A cornucopia of health properties
Sweet potatoes assist with blood pressure regulation, cardiovascular health and immune support. They contain compounds that are like police dispatchers, directing the immune system to produce cells that engulf invading bacteria and escort them permanently off the premises. These healthful tubers have an excellent nutrient profile that includes good amounts of vitamin B6 and potassium — the former linked to lowering homocysteine levels and thus reducing the risk of stroke or heart attack, and the latter with helping keep high blood pressure in check.
They’re also loaded with cancer-fighting beta-carotene, and B vitamins that help sharpen mental focus and concentration. Keep a special eye out for purple sweet potatoes — a recent study found they may be particularly good at preventing cognitive problems. Reach for a sweet potato instead of a pastry or candy when feeling stressed or unhappy. Since sweet potatoes are rich in nutrients and fiber, they help your body process the carbohydrates slowly, thus releasing the sweet more slowly but still providing that happy effect.
Yum, yum, yum
You can do all manner of things with them. Bake and slather with almond butter and just eat them. Or bake and stuff like a vessel with greens — my favorite pairing. I like the slight sweet with the slightly tart/bitter of the greens. Or bake off 4 and put them in the refrigerator, ready to go into soups or be reheated for a side. They lend themselves to a world of spices: cinnamon, ginger, nutmeg, allspice. But they can also do the tango with some chili! You can easily build a meal around them when they anchor the plate. Adding them to your culinary repertoire is such a boon, especially during fall and winter.
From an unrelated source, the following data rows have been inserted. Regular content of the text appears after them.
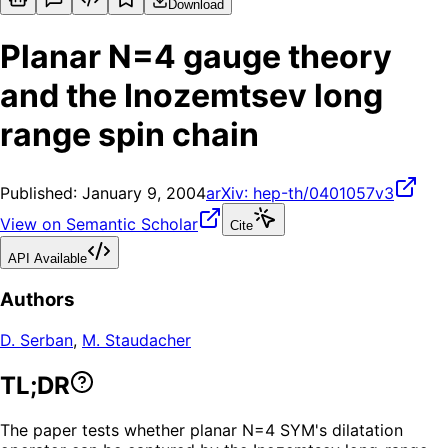
Download
Planar N=4 gauge theory
and the Inozemtsev long
range spin chain
Published:
January 9, 2004
arXiv:
hep-th/0401057v3
View on Semantic Scholar
Cite
API Available
Authors
D. Serban
,
M. Staudacher
TL;DR
The paper tests whether planar N=4 SYM's dilatation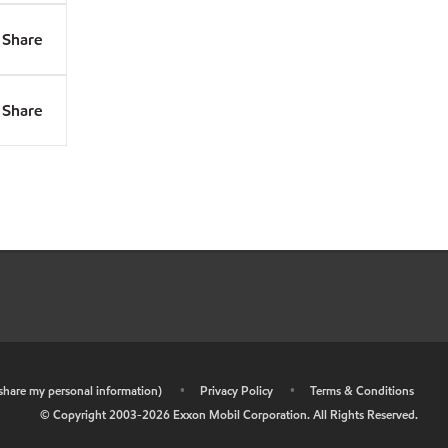
Share
Share
r share my personal information)
•
Privacy Policy
•
Terms & Conditions
© Copyright 2003-
2026
Exxon Mobil Corporation. All Rights Reserved.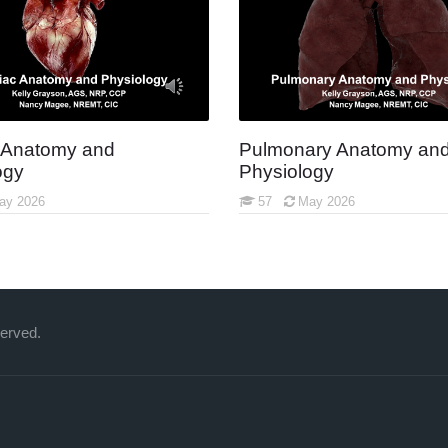
 Anatomy and
Pulmonary Anatomy an
ogy
Physiology
ay 2026
57
May 2026
served.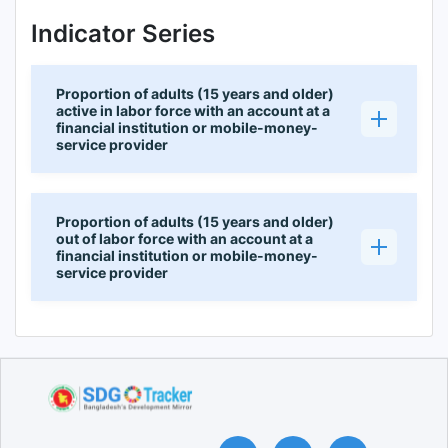
Indicator Series
Proportion of adults (15 years and older)
active in labor force with an account at a
financial institution or mobile-money-
service provider
Proportion of adults (15 years and older)
out of labor force with an account at a
financial institution or mobile-money-
service provider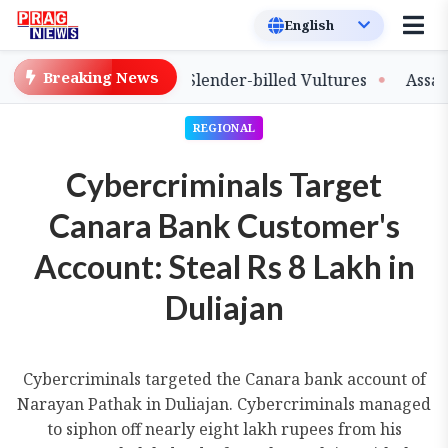
Breaking News
se of Captive-Bred Slender-billed Vultures
Assam Prim
REGIONAL
Cybercriminals Target
Canara Bank Customer's
Account: Steal Rs 8 Lakh in
Duliajan
Cybercriminals targeted the Canara bank account of
Narayan Pathak in Duliajan. Cybercriminals managed
to siphon off nearly eight lakh rupees from his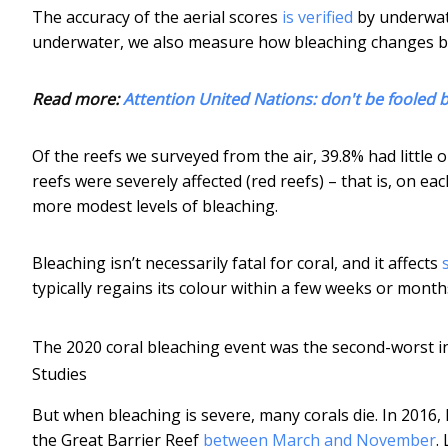
The accuracy of the aerial scores
is verified
by underwate
underwater, we also measure how bleaching changes 
Read more:
Attention United Nations: don't be fooled b
Of the reefs we surveyed from the air, 39.8% had little 
reefs were severely affected (red reefs) – that is, on 
more modest levels of bleaching.
Bleaching isn’t necessarily fatal for coral, and it affects
typically regains its colour within a few weeks or month
The 2020 coral bleaching event was the second-worst i
Studies
But when bleaching is severe, many corals die. In 2016, 
the Great Barrier Reef
between March and November
.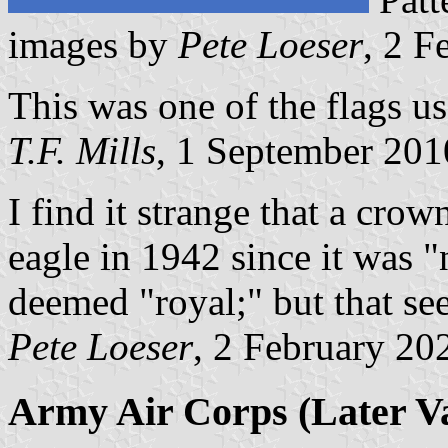
images by
Pete Loeser
, 2 F
This was one of the flags u
T.F. Mills
, 1 September 201
I find it strange that a cro
eagle in 1942 since it was 
deemed "royal;" but that see
Pete Loeser
, 2 February 20
Army Air Corps (Later Va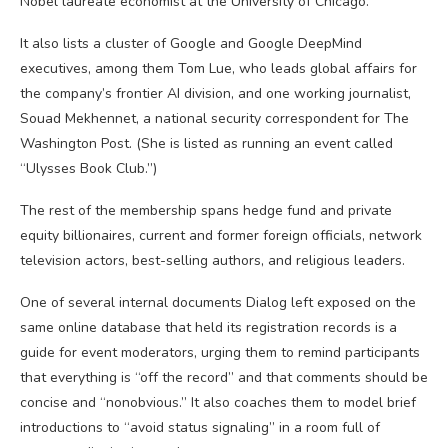
Nobel laureate economist at the University of Chicago.
It also lists a cluster of Google and Google DeepMind
executives, among them Tom Lue, who leads global affairs for
the company’s frontier AI division, and one working journalist,
Souad Mekhennet, a national security correspondent for The
Washington Post. (She is listed as running an event called
“Ulysses Book Club.”)
The rest of the membership spans hedge fund and private
equity billionaires, current and former foreign officials, network
television actors, best-selling authors, and religious leaders.
One of several internal documents Dialog left exposed on the
same online database that held its registration records is a
guide for event moderators, urging them to remind participants
that everything is “off the record” and that comments should be
concise and “nonobvious.” It also coaches them to model brief
introductions to “avoid status signaling” in a room full of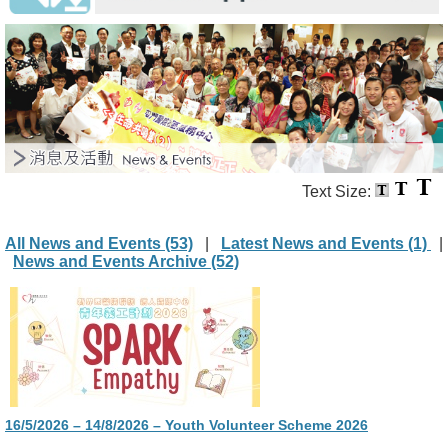
Text Size:
All News and Events (53)
|
Latest News and Events (1)
|
News and Events Archive (52)
16/5/2026 – 14/8/2026 – Youth Volunteer Scheme 2026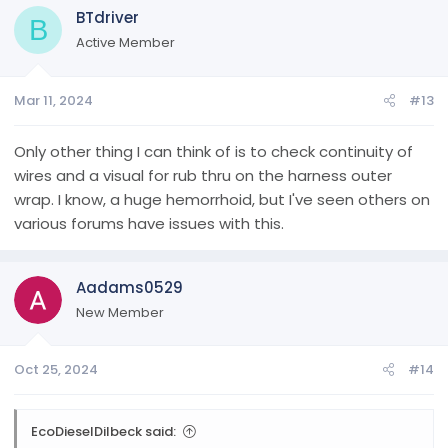
BTdriver
B
Active Member
Mar 11, 2024
#13
Only other thing I can think of is to check continuity of
wires and a visual for rub thru on the harness outer
wrap. I know, a huge hemorrhoid, but I've seen others on
various forums have issues with this.
Aadams0529
New Member
Oct 25, 2024
#14
EcoDieselDilbeck said: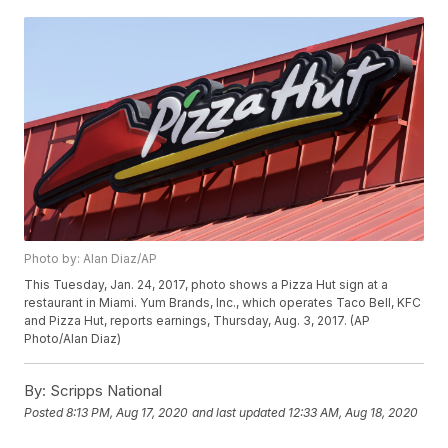
Photo by: Alan Diaz/AP
This Tuesday, Jan. 24, 2017, photo shows a Pizza Hut sign at a
restaurant in Miami. Yum Brands, Inc., which operates Taco Bell, KFC
and Pizza Hut, reports earnings, Thursday, Aug. 3, 2017. (AP
Photo/Alan Diaz)
By:
Scripps National
Posted
8:13 PM, Aug 17, 2020
and last updated
12:33 AM, Aug 18, 2020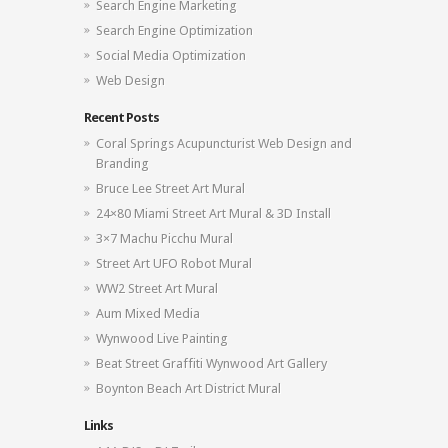
Search Engine Marketing
Search Engine Optimization
Social Media Optimization
Web Design
Recent Posts
Coral Springs Acupuncturist Web Design and
Branding
Bruce Lee Street Art Mural
24×80 Miami Street Art Mural & 3D Install
3×7 Machu Picchu Mural
Street Art UFO Robot Mural
WW2 Street Art Mural
Aum Mixed Media
Wynwood Live Painting
Beat Street Graffiti Wynwood Art Gallery
Boynton Beach Art District Mural
Links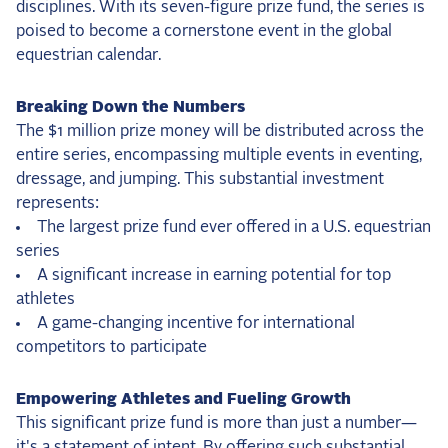
disciplines. With its seven-figure prize fund, the series is
2025 Season
poised to become a cornerstone event in the global
equestrian calendar.
USEF Network
Breaking Down the Numbers
Fan Guides
The $1 million prize money will be distributed across the
entire series, encompassing multiple events in eventing,
About the Series
dressage, and jumping. This substantial investment
represents:
The largest prize fund ever offered in a U.S. equestrian
series
A significant increase in earning potential for top
athletes
A game-changing incentive for international
competitors to participate
Empowering Athletes and Fueling Growth
This significant prize fund is more than just a number—
it's a statement of intent. By offering such substantial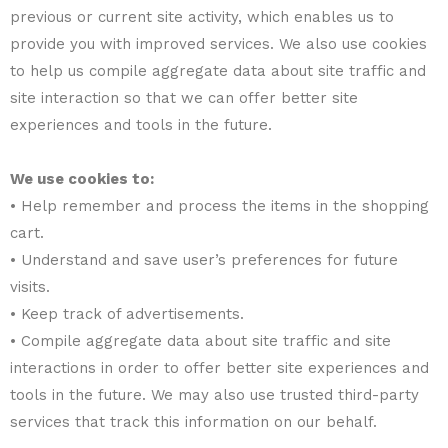
previous or current site activity, which enables us to
provide you with improved services. We also use cookies
to help us compile aggregate data about site traffic and
site interaction so that we can offer better site
experiences and tools in the future.
We use cookies to:
• Help remember and process the items in the shopping
cart.
• Understand and save user’s preferences for future
visits.
• Keep track of advertisements.
• Compile aggregate data about site traffic and site
interactions in order to offer better site experiences and
tools in the future. We may also use trusted third-party
services that track this information on our behalf.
So many delicious recipes!
African Sweet Potato and Peanut Soup
The main ingredients in this recipe may seem like a totally random (and somewhat odd) combo, but it’s actually a classic Ethiopian soup. It will have your taste buds rockin’ and rollin’!
Sweet Potato Bars
These bars remind me of the lemon bars I used to make as a kid, probably because this is a
treat any youngster would like. Thankfully, this treat is a little more healthful, with a nutty, gluten-free crust and a filling based on nutritionally outstanding sweet potatoes, which are
loaded with antioxidants and can help regulate blood sugar levels. These bars are so nutrient dense that a small portion will leave you completely satiated, and the flavors are so delightful that you’ll be blissfully aware of every bite.
Southwestern Sweet Potato Soup
I’ll admit it took a couple of takes to get this recipe to Yum! Let’s just say I was little cavalier with the ancho chiles and chipotle the first time out: one taste, and I looked like a cartoon character with steam blowing out of my ears while a train whistle screams. I mean, even a dragon wouldn’t have gone there, it was that hot. But a little experimentation—and pulling back on the chiles a tad—turned this former five-alarmer into an amazingly heady, slightly smoky soup.
Bella’s Moroccan-Spiced Sweet Potato Salad
My dear-departed Portuguese water dog, Bella, loved carrots. She literally came running every time she heard the carrot peeler come out of the drawer. My husband and I thought, “Hmm, that’s different for a dog,” and played the approving parents. Then she expanded her palette to sweet potatoes. I would chop and fling the ends to her, and she got some serious hang time as she leapt for them! Whenever I make this salad, I have happy memories of my favorite sweet potato connoisseur.